The result should consist solely of the line containing "Every image gets" and the lines that follow it below, each reproduced exactly, the last line included.
[Opening Records supplied section]
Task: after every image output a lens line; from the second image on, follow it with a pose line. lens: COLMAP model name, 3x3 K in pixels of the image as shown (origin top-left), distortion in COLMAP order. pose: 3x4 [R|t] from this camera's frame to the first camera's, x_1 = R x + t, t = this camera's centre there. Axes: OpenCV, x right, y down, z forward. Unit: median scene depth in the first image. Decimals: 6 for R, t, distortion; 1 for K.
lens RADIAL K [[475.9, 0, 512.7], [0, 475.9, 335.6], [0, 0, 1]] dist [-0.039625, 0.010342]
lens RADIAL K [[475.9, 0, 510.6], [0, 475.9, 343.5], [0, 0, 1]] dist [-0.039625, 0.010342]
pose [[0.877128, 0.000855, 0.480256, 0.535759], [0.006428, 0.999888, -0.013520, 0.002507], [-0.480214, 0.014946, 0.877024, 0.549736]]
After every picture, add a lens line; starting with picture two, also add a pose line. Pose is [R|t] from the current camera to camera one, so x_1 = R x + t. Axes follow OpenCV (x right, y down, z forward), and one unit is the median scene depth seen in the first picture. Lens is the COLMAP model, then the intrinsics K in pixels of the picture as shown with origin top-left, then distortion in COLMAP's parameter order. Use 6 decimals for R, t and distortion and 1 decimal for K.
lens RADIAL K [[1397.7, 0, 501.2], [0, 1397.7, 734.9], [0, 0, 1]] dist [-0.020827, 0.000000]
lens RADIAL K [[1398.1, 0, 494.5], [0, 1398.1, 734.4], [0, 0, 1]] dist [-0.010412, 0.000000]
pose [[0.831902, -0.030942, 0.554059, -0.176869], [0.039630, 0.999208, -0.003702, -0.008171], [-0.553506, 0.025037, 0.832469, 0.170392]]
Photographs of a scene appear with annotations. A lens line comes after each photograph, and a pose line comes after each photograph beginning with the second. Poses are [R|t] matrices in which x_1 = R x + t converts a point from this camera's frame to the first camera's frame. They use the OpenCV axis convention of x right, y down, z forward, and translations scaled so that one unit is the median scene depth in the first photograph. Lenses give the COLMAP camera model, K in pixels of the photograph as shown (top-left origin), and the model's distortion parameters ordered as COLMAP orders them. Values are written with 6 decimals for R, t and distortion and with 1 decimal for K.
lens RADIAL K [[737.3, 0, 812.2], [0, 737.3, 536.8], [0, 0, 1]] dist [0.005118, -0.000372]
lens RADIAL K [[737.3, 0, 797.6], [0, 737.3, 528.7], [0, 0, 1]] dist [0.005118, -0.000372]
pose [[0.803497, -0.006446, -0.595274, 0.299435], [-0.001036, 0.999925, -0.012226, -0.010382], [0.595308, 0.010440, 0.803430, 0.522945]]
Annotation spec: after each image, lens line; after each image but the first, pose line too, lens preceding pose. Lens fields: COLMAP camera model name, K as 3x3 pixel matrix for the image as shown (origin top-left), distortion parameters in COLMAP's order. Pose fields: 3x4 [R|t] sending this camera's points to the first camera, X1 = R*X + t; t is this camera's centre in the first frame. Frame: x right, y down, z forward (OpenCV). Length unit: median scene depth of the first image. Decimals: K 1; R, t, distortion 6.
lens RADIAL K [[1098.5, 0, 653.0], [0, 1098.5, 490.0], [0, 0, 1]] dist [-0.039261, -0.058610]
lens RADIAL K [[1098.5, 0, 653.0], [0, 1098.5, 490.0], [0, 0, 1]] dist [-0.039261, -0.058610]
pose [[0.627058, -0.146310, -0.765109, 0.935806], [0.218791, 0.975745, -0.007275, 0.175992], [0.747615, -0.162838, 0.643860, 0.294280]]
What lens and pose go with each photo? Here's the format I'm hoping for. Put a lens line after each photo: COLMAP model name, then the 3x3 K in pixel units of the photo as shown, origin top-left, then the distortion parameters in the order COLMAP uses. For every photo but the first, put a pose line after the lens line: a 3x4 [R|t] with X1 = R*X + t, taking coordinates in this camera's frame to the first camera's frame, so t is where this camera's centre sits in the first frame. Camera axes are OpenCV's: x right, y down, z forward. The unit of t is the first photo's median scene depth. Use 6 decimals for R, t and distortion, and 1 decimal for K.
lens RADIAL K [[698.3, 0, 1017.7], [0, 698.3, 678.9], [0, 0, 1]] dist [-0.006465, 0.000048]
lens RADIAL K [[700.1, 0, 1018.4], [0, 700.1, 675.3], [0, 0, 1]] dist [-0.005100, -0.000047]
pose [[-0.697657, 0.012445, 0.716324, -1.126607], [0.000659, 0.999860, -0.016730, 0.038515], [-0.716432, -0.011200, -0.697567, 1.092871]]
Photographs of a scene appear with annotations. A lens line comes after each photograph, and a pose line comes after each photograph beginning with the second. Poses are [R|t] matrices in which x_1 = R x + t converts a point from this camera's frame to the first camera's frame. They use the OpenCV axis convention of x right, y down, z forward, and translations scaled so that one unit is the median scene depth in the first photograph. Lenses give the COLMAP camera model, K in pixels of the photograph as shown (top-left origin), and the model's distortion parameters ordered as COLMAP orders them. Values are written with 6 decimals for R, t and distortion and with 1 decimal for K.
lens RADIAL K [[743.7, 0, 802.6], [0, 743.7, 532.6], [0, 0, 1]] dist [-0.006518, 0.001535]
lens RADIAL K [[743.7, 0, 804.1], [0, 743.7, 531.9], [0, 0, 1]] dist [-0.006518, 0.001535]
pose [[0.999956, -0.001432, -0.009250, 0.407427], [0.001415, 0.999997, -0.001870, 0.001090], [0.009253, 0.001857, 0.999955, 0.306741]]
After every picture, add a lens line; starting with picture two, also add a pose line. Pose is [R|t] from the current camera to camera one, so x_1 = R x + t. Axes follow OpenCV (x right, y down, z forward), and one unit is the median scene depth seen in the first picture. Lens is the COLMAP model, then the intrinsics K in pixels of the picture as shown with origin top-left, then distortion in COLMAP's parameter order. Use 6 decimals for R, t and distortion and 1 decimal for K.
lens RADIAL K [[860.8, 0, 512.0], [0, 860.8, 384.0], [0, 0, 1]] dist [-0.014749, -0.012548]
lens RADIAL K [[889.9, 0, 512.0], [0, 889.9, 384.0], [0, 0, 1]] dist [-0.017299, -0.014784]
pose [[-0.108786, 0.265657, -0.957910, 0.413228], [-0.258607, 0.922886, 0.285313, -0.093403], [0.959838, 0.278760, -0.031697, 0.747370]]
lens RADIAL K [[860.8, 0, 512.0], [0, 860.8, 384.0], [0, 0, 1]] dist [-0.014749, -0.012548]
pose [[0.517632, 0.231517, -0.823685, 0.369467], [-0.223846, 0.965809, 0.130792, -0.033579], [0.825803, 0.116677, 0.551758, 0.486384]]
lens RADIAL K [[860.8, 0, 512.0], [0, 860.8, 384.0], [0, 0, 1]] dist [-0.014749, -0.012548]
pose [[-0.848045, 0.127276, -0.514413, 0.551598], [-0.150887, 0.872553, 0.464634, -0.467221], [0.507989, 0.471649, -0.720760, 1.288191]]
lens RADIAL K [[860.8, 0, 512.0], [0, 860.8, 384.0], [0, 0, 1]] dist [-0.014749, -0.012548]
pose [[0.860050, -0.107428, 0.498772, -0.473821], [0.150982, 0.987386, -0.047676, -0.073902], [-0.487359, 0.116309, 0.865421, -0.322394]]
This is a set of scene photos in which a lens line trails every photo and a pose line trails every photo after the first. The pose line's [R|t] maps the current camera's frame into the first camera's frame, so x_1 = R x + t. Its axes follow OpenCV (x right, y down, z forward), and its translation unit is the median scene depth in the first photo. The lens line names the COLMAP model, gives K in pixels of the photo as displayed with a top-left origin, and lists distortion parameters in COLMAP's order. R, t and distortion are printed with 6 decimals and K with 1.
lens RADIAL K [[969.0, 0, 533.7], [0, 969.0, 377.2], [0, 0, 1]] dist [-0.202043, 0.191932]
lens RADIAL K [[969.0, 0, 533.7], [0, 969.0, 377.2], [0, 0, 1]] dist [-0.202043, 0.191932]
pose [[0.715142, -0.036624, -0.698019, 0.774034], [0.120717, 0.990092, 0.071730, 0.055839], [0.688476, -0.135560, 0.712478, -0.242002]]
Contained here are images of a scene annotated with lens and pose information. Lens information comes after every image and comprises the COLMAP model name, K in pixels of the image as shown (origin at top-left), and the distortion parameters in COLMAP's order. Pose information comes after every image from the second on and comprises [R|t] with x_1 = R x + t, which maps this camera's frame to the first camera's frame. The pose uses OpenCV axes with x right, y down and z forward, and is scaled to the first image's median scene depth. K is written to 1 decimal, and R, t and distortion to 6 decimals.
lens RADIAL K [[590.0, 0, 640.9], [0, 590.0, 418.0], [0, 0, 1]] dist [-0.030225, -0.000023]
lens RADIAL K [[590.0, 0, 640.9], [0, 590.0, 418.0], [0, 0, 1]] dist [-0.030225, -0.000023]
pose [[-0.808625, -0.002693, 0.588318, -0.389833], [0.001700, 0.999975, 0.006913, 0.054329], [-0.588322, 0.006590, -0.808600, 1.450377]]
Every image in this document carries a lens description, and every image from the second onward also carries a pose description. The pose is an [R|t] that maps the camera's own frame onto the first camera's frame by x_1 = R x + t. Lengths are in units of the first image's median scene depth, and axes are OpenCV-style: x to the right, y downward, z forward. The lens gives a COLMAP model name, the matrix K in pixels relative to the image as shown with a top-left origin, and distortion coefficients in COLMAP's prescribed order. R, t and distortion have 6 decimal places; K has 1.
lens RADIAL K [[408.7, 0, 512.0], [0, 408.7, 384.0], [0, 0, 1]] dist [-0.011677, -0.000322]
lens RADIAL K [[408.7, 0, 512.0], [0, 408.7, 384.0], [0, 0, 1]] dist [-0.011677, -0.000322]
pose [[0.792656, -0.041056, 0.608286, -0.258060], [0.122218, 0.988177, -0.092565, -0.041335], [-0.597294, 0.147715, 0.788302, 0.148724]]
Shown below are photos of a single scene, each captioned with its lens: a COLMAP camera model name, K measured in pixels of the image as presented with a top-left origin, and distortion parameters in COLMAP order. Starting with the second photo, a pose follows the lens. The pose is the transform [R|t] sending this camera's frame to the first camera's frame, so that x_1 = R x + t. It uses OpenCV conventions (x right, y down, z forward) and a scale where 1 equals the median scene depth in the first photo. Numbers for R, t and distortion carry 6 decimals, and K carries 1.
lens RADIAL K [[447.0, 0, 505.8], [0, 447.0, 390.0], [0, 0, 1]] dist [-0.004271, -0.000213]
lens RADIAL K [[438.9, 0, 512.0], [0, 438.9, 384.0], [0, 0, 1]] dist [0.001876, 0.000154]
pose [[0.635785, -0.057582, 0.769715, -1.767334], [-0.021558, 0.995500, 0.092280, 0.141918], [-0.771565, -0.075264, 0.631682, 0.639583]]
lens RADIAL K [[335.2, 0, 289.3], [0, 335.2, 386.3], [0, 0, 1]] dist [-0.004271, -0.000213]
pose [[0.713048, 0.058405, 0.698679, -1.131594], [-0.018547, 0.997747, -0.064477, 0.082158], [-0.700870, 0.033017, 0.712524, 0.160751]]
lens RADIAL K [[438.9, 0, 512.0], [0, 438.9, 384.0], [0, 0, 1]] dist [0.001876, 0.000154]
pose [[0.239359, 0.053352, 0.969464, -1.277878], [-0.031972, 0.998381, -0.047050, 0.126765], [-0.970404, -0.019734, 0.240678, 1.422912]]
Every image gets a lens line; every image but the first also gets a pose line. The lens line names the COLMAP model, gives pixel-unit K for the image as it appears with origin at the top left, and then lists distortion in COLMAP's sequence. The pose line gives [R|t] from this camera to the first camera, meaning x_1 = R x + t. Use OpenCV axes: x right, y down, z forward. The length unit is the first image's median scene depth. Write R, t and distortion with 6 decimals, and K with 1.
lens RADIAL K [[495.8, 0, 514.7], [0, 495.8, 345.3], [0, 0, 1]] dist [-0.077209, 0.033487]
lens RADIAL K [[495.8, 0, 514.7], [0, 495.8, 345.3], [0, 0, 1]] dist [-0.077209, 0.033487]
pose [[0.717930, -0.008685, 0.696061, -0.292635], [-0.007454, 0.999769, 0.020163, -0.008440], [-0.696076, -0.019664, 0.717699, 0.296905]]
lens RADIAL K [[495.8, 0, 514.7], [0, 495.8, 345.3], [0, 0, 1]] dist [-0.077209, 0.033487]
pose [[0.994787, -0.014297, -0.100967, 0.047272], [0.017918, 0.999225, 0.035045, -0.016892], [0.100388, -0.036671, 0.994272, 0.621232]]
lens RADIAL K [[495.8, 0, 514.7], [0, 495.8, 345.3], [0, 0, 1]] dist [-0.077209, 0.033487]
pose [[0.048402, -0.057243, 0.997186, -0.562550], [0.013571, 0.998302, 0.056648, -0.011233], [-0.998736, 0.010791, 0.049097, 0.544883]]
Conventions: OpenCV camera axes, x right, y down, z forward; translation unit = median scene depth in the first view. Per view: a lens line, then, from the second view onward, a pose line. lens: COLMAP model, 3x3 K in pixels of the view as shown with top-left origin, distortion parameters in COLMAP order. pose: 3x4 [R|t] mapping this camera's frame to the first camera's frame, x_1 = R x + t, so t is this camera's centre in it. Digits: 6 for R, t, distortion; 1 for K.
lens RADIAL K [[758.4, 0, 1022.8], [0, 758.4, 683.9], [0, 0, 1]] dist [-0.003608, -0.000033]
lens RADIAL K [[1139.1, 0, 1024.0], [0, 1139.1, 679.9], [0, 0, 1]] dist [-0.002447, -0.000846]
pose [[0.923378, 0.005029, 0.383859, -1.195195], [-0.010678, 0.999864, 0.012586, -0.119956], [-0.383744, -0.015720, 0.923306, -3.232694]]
[Closing Records supplied section]
• _Solved problem_:
Every image gets a lens line; every image but the first also gets a pose line. The lens line names the COLMAP model, gives pixel-unit K for the image as it appears with origin at the top left, and then lists distortion in COLMAP's sequence. The pose line gives [R|t] from this camera to the first camera, meaning x_1 = R x + t. Use OpenCV axes: x right, y down, z forward. The length unit is the first image's median scene depth. Write R, t and distortion with 6 decimals, and K with 1.
lens RADIAL K [[495.8, 0, 514.7], [0, 495.8, 345.3], [0, 0, 1]] dist [-0.077209, 0.033487]
lens RADIAL K [[495.8, 0, 514.7], [0, 495.8, 345.3], [0, 0, 1]] dist [-0.077209, 0.033487]
pose [[0.717930, -0.008685, 0.696061, -0.292635], [-0.007454, 0.999769, 0.020163, -0.008440], [-0.696076, -0.019664, 0.717699, 0.296905]]
lens RADIAL K [[495.8, 0, 514.7], [0, 495.8, 345.3], [0, 0, 1]] dist [-0.077209, 0.033487]
pose [[0.994787, -0.014297, -0.100967, 0.047272], [0.017918, 0.999225, 0.035045, -0.016892], [0.100388, -0.036671, 0.994272, 0.621232]]
lens RADIAL K [[495.8, 0, 514.7], [0, 495.8, 345.3], [0, 0, 1]] dist [-0.077209, 0.033487]
pose [[0.048402, -0.057243, 0.997186, -0.562550], [0.013571, 0.998302, 0.056648, -0.011233], [-0.998736, 0.010791, 0.049097, 0.544883]]
Conventions: OpenCV camera axes, x right, y down, z forward; translation unit = median scene depth in the first view. Per view: a lens line, then, from the second view onward, a pose line. lens: COLMAP model, 3x3 K in pixels of the view as shown with top-left origin, distortion parameters in COLMAP order. pose: 3x4 [R|t] mapping this camera's frame to the first camera's frame, x_1 = R x + t, so t is this camera's centre in it. Digits: 6 for R, t, distortion; 1 for K.
lens RADIAL K [[758.4, 0, 1022.8], [0, 758.4, 683.9], [0, 0, 1]] dist [-0.003608, -0.000033]
lens RADIAL K [[1139.1, 0, 1024.0], [0, 1139.1, 679.9], [0, 0, 1]] dist [-0.002447, -0.000846]
pose [[0.923378, 0.005029, 0.383859, -1.195195], [-0.010678, 0.999864, 0.012586, -0.119956], [-0.383744, -0.015720, 0.923306, -3.232694]]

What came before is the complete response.